Badan Meteorologi, Klimatologi dan Geofisika (BMKG) Yogyakarta membeberkan fenomena suhu udara dingin yang cukup menusuk pada musim kemarau menjelang akhir bulan Juli ini.
Fenomena yang oleh masyarakat Jawa disebut bediding itu belakangan kian diungkap di forum media sosial warga karena suhu terendah, khususnya saat malam hingga dini hari, terpantau hingga 18 derajat Celcius.
“Penyebab pertama fenomena bediding ini karena adanya pergerakan massa udara dari Australia dengan membawa massa udara dingin dan kering ke Asia melewati Indonesia yang dikenal dengan monsoon dingin Australia,” kata Kepala Stasiun Klimatologi BMKG Yogyakarta, Warjono, Selasa, 26 Juli 2022.
Warjono mengatakan penyebab kedua suhu udara dingin itu karena tutupan awan relatif sedikit dan pantulan panas dari bumi yang diterima dari sinar matahari tidak tertahan oleh awan.
“Sehingga panas dari bumi langsung terbuang dan hilang ke angkasa,” kata dia.
Adapun penyebab ketiga yang memicu suhu udara dingin itu tak lain karena kandungan air di dalam tanah menipis.
Kandungan uap air udara rendah itu dibuktikan dengan rendahnya kelembaban udara.
“Imbauan kami warga perlu menjaga imunitas tubuh dengan cara mencukupi kebutuhan cairan tubuh,” kata dia.

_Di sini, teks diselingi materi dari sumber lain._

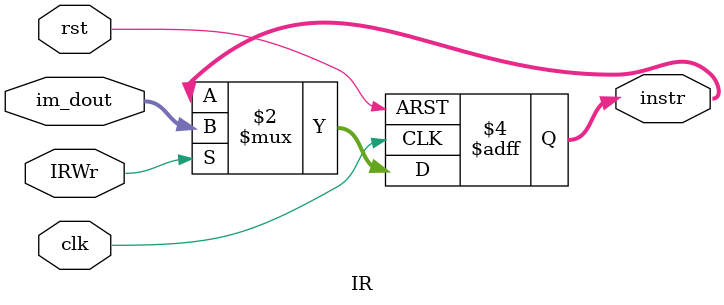
<source format=v>
module IR (clk, rst, IRWr, im_dout, instr);
               
   input         clk;
   input         rst;
   input         IRWr;//write
   input  [31:0] im_dout;
   output [31:0] instr;
   
   reg [31:0] instr;
               
   always @(posedge clk or posedge rst)
   begin
      if ( rst ) 
         instr <= 0;
      else if (IRWr)
         instr <= im_dout;
   end

endmodule

</source>
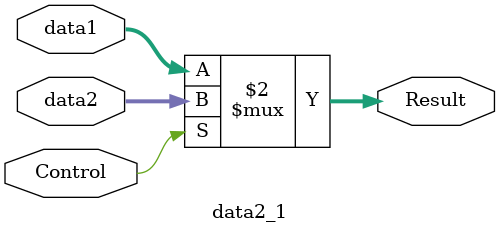
<source format=v>
`timescale 1ns / 1ps


module data2_1(input [4:0]data1,data2,input Control, output [4:0]Result

    );
    assign Result = (Control == 1'b0 ? data1 : data2);
endmodule

</source>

Pada malam hari warga disarankan memakai pakaian atau selimut yang tebal dan bisa menggunakan cream atau pelembab kulit.
Dari catatan BMKG Yogyakarta, suhu minimum harian pada tanggal 21-26 Juli 2022 sempat mencapai 18,7-23,4 derajat Celcius.
“Suhu harian terendah sepekan terakhir 18,7 derajat Celsius, dengan kelembaban udara terukur 45 persen pada tanggal 26 Juli 2022,” kata dia.
Adapun ambang batas suhu minimum bulan Juli periode 2015-2021 silam, sempat mencapai 17 derajat Celcius yang terjadi pada 5 Agustus 2018 silam.
“Untuk situasi suhu udara dingin tahun ini kami perkirakan sampai Agustus 2022 atau puncaknya musim kemarau,” kata dia.